As an ex-smoker, I'm very leery of e-cigarettes. I think they're another way for Big Tobacco to convince smokers to try to tone down, rather than quit, their cigarette habits. Most everyone I know who tried to switch to e-cigarettes for the health benefits have wound up back on, uh, analog cigarettes within a matter of weeks. Having "failed" at their attempt to curb their smoking habit, they become even more disillusioned about quitting, and they're less likely to try to quit again.

But the biggest question about e-cigarettes has yet to be answered: Are they anywhere near as bad for your health as cigarettes? We just don't know, and we're still figuring out how to regulate the burgeoning e-cigarette market. This report by Dierdre Lockwood contains the most level-headed thinking about e-cigarettes that I've seen in one place. Here's a taste:

Compared with tobacco products, e-cigarettes are a safer option for smokers; they don’t deliver many of the harmful by-products of tobacco combustion, says Maciej L. Goniewicz, a toxicologist at Roswell Park Cancer Institute, in Buffalo. Nicotine is addictive and can increase heart rate, but it poses lower risk than the carcinogenic compounds in tobacco smoke, he says. The glycerol and propylene glycol in e-liquid are generally recognized as safe by FDA.
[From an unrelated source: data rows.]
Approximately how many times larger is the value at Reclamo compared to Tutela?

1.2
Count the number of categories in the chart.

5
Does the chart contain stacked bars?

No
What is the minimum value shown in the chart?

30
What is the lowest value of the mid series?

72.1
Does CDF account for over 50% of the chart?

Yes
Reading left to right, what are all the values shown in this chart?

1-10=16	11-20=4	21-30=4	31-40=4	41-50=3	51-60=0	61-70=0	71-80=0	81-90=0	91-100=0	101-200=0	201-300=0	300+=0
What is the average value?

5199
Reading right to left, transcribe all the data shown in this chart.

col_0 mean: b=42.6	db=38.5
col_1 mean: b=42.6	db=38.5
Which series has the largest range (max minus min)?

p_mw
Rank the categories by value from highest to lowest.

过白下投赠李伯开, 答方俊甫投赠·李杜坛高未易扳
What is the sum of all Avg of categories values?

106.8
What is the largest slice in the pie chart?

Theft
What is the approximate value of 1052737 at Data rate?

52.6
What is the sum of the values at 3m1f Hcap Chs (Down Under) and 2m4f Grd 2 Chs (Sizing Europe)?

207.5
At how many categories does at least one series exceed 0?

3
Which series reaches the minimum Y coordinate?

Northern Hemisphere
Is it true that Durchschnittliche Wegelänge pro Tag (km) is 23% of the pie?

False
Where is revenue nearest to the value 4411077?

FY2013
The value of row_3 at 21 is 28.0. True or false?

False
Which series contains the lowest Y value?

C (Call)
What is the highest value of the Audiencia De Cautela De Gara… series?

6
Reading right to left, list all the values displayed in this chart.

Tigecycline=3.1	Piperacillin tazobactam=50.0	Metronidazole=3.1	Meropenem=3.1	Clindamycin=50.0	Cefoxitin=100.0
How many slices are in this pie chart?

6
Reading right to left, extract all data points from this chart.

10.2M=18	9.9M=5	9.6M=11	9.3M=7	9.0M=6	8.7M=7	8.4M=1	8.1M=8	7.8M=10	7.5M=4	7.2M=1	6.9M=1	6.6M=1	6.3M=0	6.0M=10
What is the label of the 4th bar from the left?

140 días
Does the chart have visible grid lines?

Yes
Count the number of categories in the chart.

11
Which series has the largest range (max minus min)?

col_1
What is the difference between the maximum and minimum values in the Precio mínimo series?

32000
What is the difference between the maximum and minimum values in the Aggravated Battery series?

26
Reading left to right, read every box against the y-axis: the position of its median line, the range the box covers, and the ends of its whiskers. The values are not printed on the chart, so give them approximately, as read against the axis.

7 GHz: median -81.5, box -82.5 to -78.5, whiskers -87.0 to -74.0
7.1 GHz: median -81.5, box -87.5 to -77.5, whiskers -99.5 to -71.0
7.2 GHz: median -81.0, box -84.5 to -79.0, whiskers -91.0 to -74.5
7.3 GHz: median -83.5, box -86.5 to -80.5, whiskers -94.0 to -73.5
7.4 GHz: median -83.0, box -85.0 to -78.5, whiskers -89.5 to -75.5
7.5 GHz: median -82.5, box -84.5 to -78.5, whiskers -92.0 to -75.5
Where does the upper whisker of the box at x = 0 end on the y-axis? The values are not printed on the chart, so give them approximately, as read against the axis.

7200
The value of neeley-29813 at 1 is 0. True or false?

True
“But there’s no reason for experimenting with this product if you’re not already smoking tobacco cigarettes,” he adds. Little research has been done on e-cigarettes’ acute health risks, and their danger, especially for long-term use, is unknown. As the devices are unregulated, the quality control of the more than 250 brands currently on the market is uncertain.

There's a whole lot more in Lockwood's report, including the possibility that e-cigarette users might be inhaling tiny particles of metal into their lungs, and you should read the whole thing if you've been thinking about e-cigarette use.

On a more surface level, the thing that I don't understand about e-cigarettes is the way the industry seems to be coalescing around "vape" as a verb to describe the use of their product. There is nothing at all appealing about replacing "vape" for "smoke" or "vaping" for "smoking." It's a terrible, unappealing word that, overnight, everyone seems to have agreed on as an industry standard. Since e-cigarettes are going to be around for a while, can Big Tobacco at least spend some money on promoting a different verb? Mist? Fog? Cloud? Steam? Puff? Something? Anything?